The Western-themed video, directed by Dominic Esposito and Deville Films and co-directed by Appice, uses AI-assisted visuals to build a concept that only Appice could have pitched with a straight face: a live rooster wanders through the frame, is placed inside a Frankenstein-style box amid sparks and smoke, and emerges as a beautiful redhead. The idea arrived in stages — Esposito suggested transforming the rooster into a woman, Appice suggested the Frankenstein mechanism as the delivery system — and the resulting clip has the cheerful absurdity of a band that has been making music long enough to understand that the point of a video is to make people watch the song twice. James Haslip rounds out the recording, with the current Cactus lineup of Ed Terry, Artie Dillon, and James Caputo providing the foundation around which the guest contributions were built.

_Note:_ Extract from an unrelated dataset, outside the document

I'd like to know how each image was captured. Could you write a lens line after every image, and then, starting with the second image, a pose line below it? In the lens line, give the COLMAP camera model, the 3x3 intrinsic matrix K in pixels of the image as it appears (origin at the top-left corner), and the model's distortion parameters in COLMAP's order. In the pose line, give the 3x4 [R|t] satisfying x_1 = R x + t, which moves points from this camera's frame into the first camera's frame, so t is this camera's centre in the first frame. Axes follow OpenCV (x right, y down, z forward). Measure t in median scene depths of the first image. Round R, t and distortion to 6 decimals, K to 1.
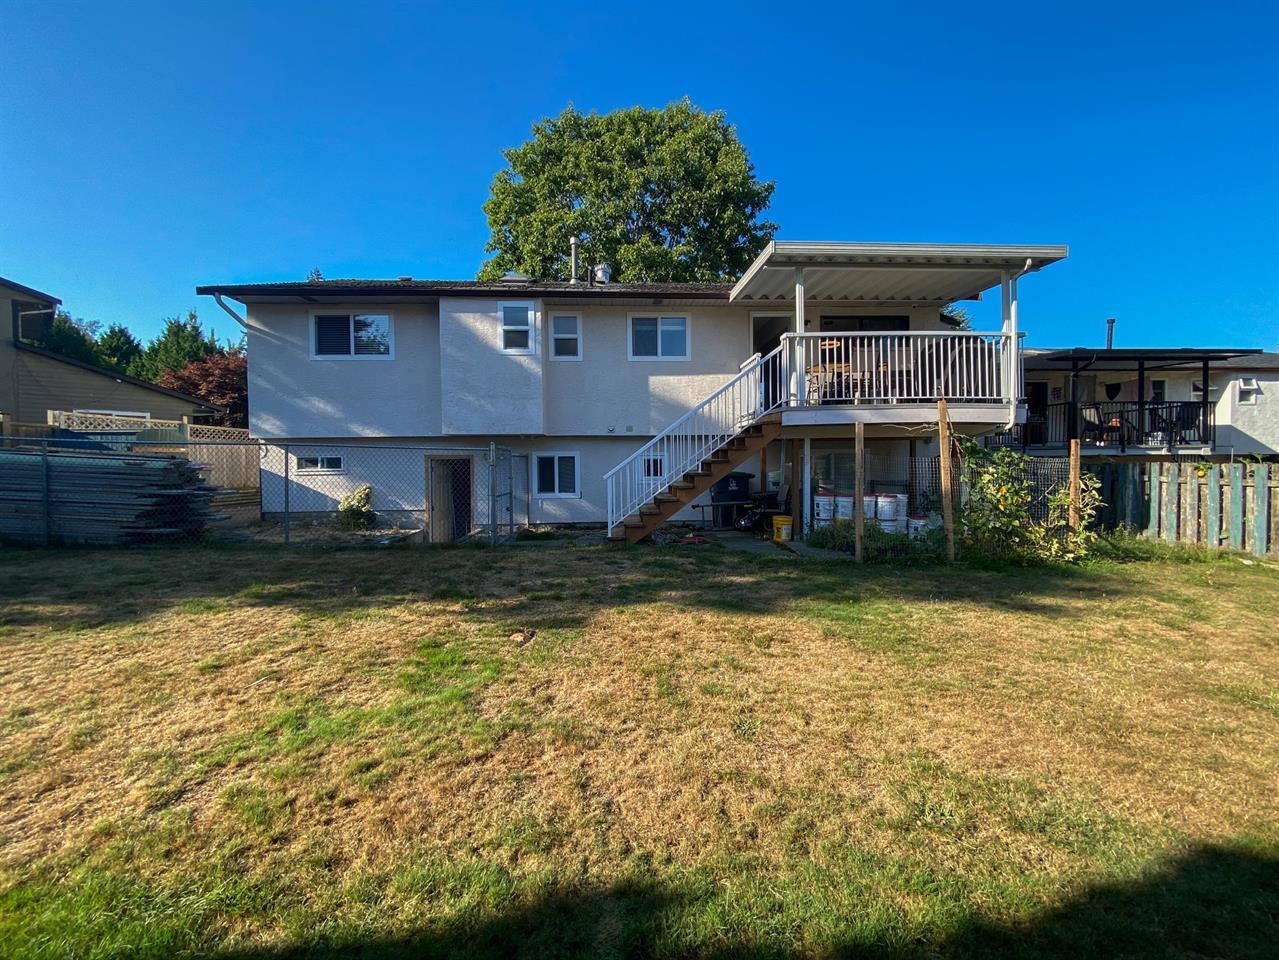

Temple of Blues II is the most star-populated project in Cactus’s fifty-plus-year story — a ten-track album featuring Steve Morse, Rudy Sarzo, Joe Lynn Turner, Alex Skolnick, Eric Gales, Billy Sheehan, Pat Travers, Dug Pinnick, and Melanie alongside Snider and Guns. The record is, in Appice’s own framing, a demonstration of the breadth of the band’s influence across multiple generations of rock. The original Cactus never had hit singles — albums instead of singles, as Appice says plainly — and the influence they carried was transmitted entirely through musicians who heard those records and built their own sounds on top of them. Snider heard it. Guns heard it. Practically every name on the album’s tracklist heard it at some formative moment. The most important bands are sometimes the ones that worked entirely underground.

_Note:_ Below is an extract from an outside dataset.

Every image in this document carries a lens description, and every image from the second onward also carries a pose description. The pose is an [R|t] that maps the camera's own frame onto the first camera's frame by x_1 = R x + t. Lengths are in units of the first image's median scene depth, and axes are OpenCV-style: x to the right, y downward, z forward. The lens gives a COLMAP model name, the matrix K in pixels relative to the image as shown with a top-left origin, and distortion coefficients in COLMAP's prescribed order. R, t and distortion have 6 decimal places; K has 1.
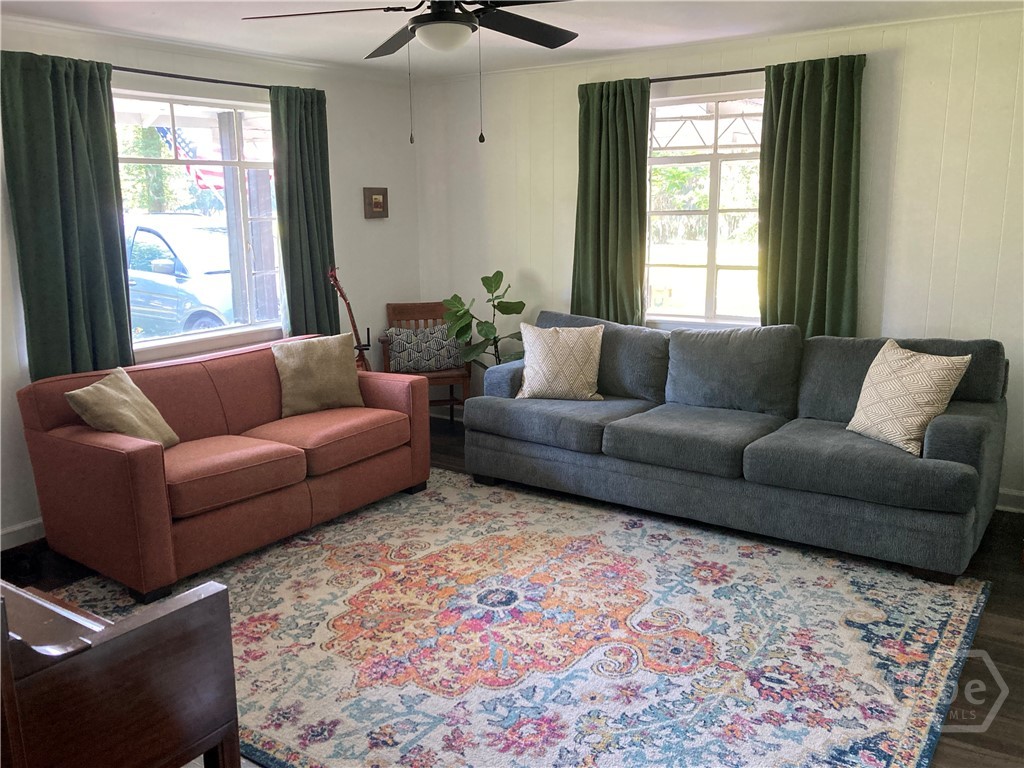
lens RADIAL K [[892.4, 0, 496.8], [0, 892.4, 387.8], [0, 0, 1]] dist [0.035000, -0.009243]
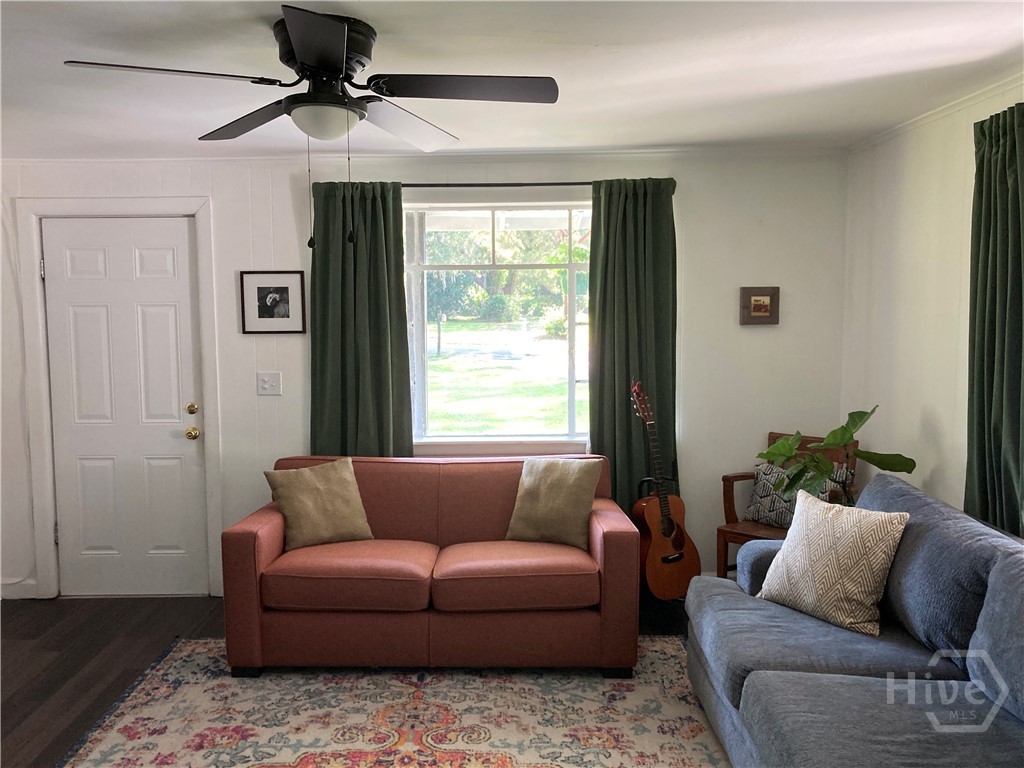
lens RADIAL K [[892.4, 0, 496.8], [0, 892.4, 387.8], [0, 0, 1]] dist [0.035000, -0.009243]
pose [[0.547754, 0.084903, -0.832320, 0.528996], [-0.168645, 0.985622, -0.010446, -0.115694], [0.819466, 0.146088, 0.554197, 0.502003]]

Tim Bogert, who co-founded Cactus alongside Appice and whose bass playing had been foundational to everything the original band was, died on January 13, 2021, after a long illness. Rusty Day, whose raw and ferocious lead vocals had defined the original band’s first three albums, was murdered at his home in Longwood, Florida on June 3, 1982 — a case that was never solved. The losses that have accumulated around the Cactus story are considerable. Appice has kept the name alive through them all, which is its own kind of statement. “The Little Red Rooster” lands in that context — a hard rock interpretation of a deep blues classic, performed by a retired singer who came out of retirement because the call was too good to decline, on a record celebrating a band that never got the recognition it generated from the artists who did. The rooster goes into the box. Something fiercer comes out.